+++ Records shown +++

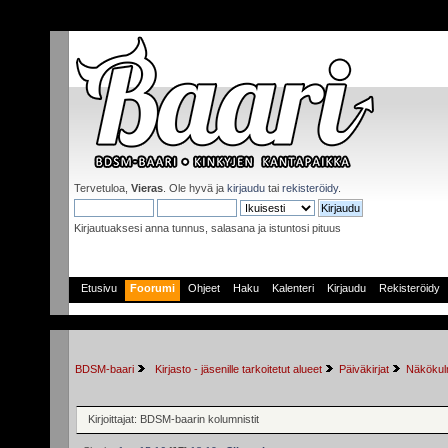
Tervetuloa,
Vieras
. Ole hyvä ja
kirjaudu
tai
rekisteröidy
.
Kirjautuaksesi anna tunnus, salasana ja istuntosi pituus
Etusivu
Foorumi
Ohjeet
Haku
Kalenteri
Kirjaudu
Rekisteröidy
BDSM-baari
 Kirjasto - jäsenille tarkoitetut alueet
Päiväkirjat
Näkökulm
Kirjoittajat: BDSM-baarin kolumnistit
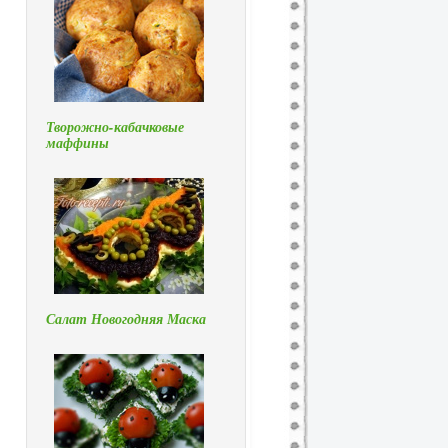
Творожно-кабачковые
маффины
Салат Новогодняя Маска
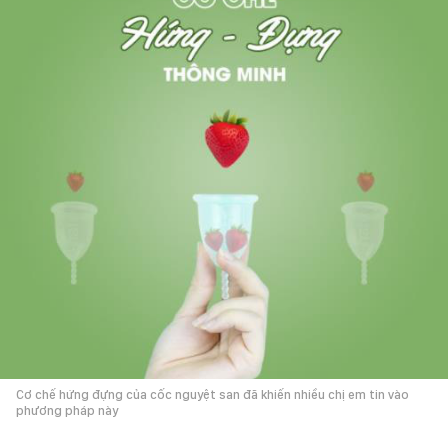
Cơ chế hứng đựng của cốc nguyệt san đã khiến nhiều chị em tin vào
phương pháp này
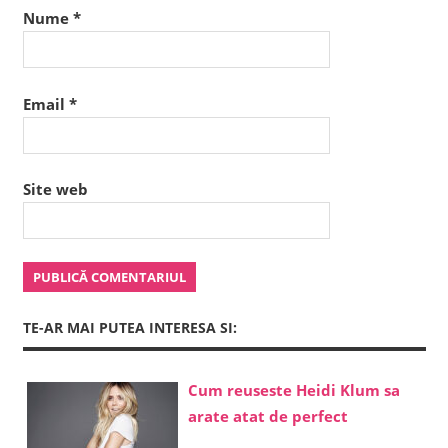
Nume
*
Email
*
Site web
TE-AR MAI PUTEA INTERESA SI:
Cum reuseste Heidi Klum sa
arate atat de perfect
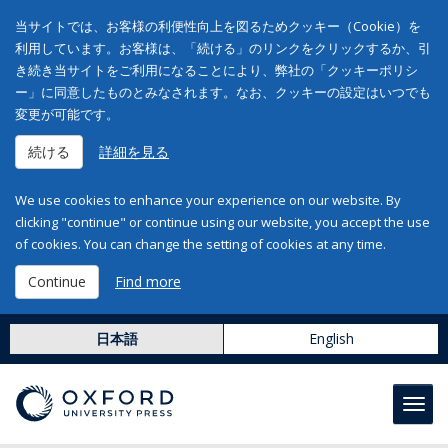
当サイトでは、お客様の利便性向上を図るためクッキー（Cookie）を
利用しています。お客様は、「続ける」のリンクをクリックするか、引
き続き当サイトをご利用になることにより、弊社の「クッキーポリシ
ー」に同意したものとみなされます。なお、クッキーの設定はいつでも
変更が可能です。
続ける
詳細を見る
We use cookies to enhance your experience on our website. By
clicking "continue" or continue using our website, you accept the use
of cookies. You can change the setting of cookies at any time.
Continue
Find more
日本語
English
Toggl
navig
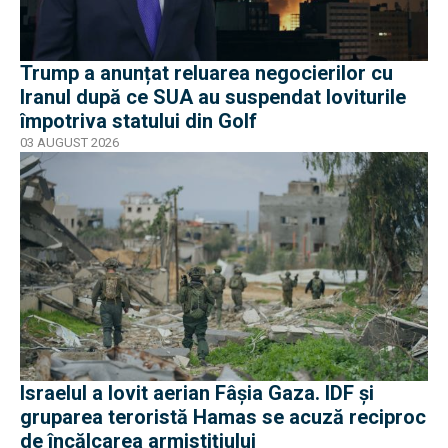
Trump a anunțat reluarea negocierilor cu
Iranul după ce SUA au suspendat loviturile
împotriva statului din Golf
03 AUGUST 2026
Israelul a lovit aerian Fâșia Gaza. IDF și
gruparea teroristă Hamas se acuză reciproc
de încălcarea armistițiului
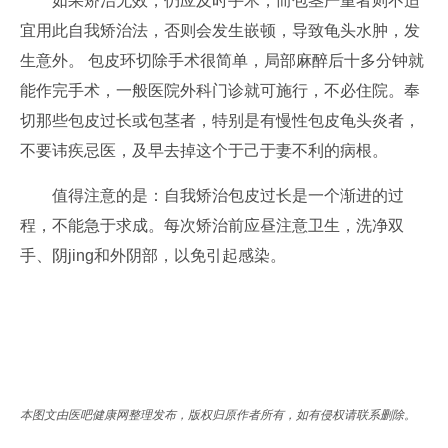
如果矫治无效，仍应及时手术，而包茎严重者则不适
宜用此自我矫治法，否则会发生嵌顿，导致龟头水肿，发
生意外。 包皮环切除手术很简单，局部麻醉后十多分钟就
能作完手术，一般医院外科门诊就可施行，不必住院。奉
切那些包皮过长或包茎者，特别是有慢性包皮龟头炎者，
不要讳疾忌医，及早去掉这个于己于妻不利的病根。
值得注意的是：自我矫治包皮过长是一个渐进的过
程，不能急于求成。每次矫治前应昼注意卫生，洗净双
手、阴jing和外阴部，以免引起感染。
本图文由医吧健康网整理发布，版权归原作者所有，如有侵权请联系删除。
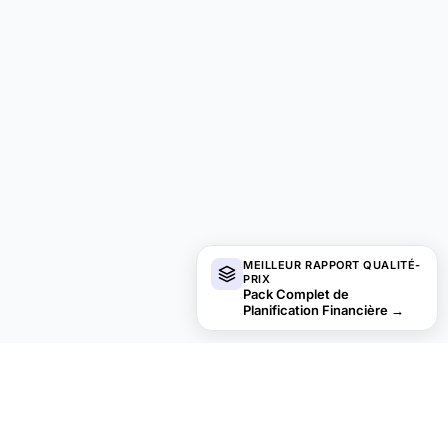
MEILLEUR RAPPORT QUALITÉ-
PRIX
Pack Complet de
Planification Financière
→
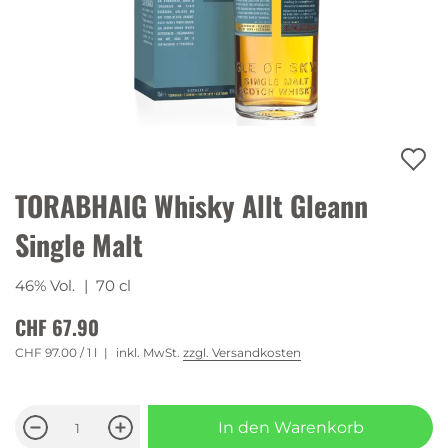
TORABHAIG Whisky Allt Gleann
Single Malt
46% Vol.
| 70 cl
CHF 67.90
CHF 97.00
/ 1 l
inkl. MwSt.
zzgl. Versandkosten
In den Warenkorb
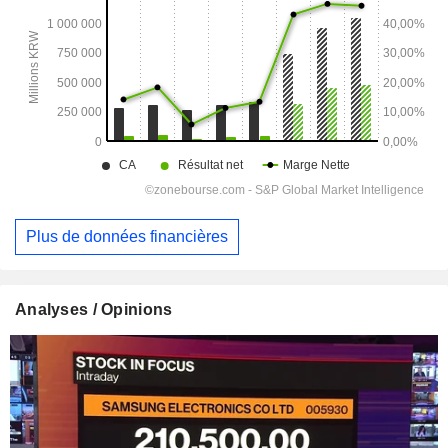
Plus de données financières
Analyses / Opinions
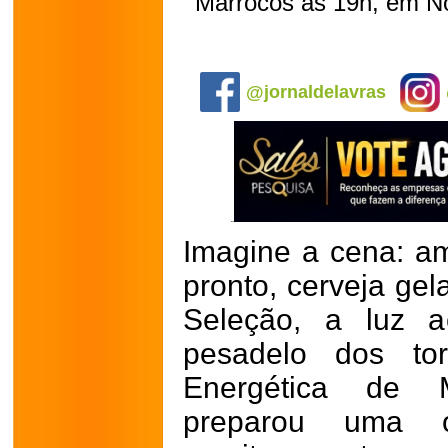
Marrocos às 19h, em No
.
@jornaldelavras
Imagine a cena: am
pronto, cerveja gel
Seleção, a luz a
pesadelo dos to
Energética de 
preparou uma o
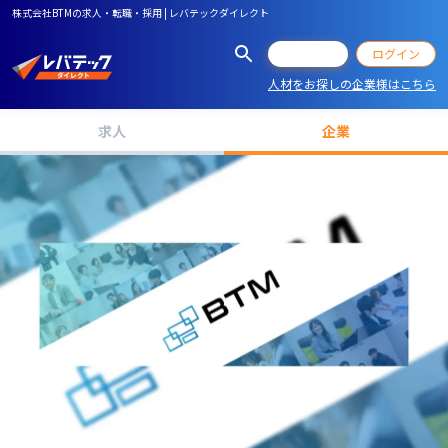
株式会社BTMの求人・転職・採用 | レバテックダイレクト
会員登録
ログイン
人材をお探しの企業様はこちら
求人
企業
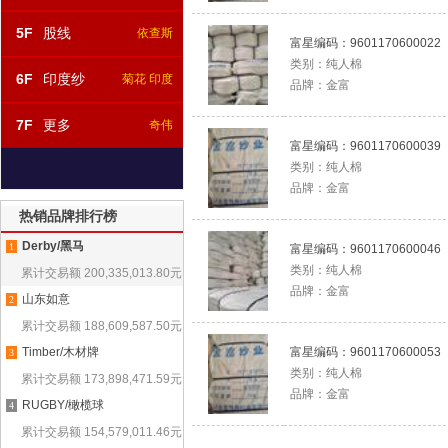
5F
股线
依查斯
富星编码：
9601170600022
类别：
纯人棉
6F
印度纱
菊花 印度
品牌：
金富
7F
更多
奇伟
富星编码：
9601170600039
类别：
纯人棉
品牌：
金富
热销品牌排行榜
Derby/黑马
1
富星编码：
9601170600046
类别：
纯人棉
累计交易额
200,335,013.80
元
品牌：
金富
山东如意
2
累计交易额
188,609,587.50
元
Timber/木材牌
富星编码：
9601170600053
3
类别：
纯人棉
累计交易额
173,898,471.59
元
品牌：
金富
RUGBY/橄榄球
4
累计交易额
154,579,011.46
元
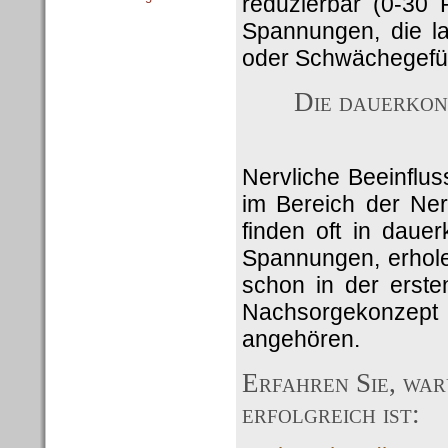
reduzierbar (0-30 
Spannungen, die la
oder Schwächegefüh
Die dauerkon
Nervliche Beeinflu
im Bereich der Ner
finden oft in daue
Spannungen, erholen
schon in der erste
Nachsorgekonzept 
angehören.
Erfahren Sie, wa
erfolgreich ist:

+++

**Activity**.
Where does "cookies" appear in the records above? Copy every line that has it.

**Solved problem**.
We use cookies to enhance your experience on our website. By
of cookies. You can change the setting of cookies at any time.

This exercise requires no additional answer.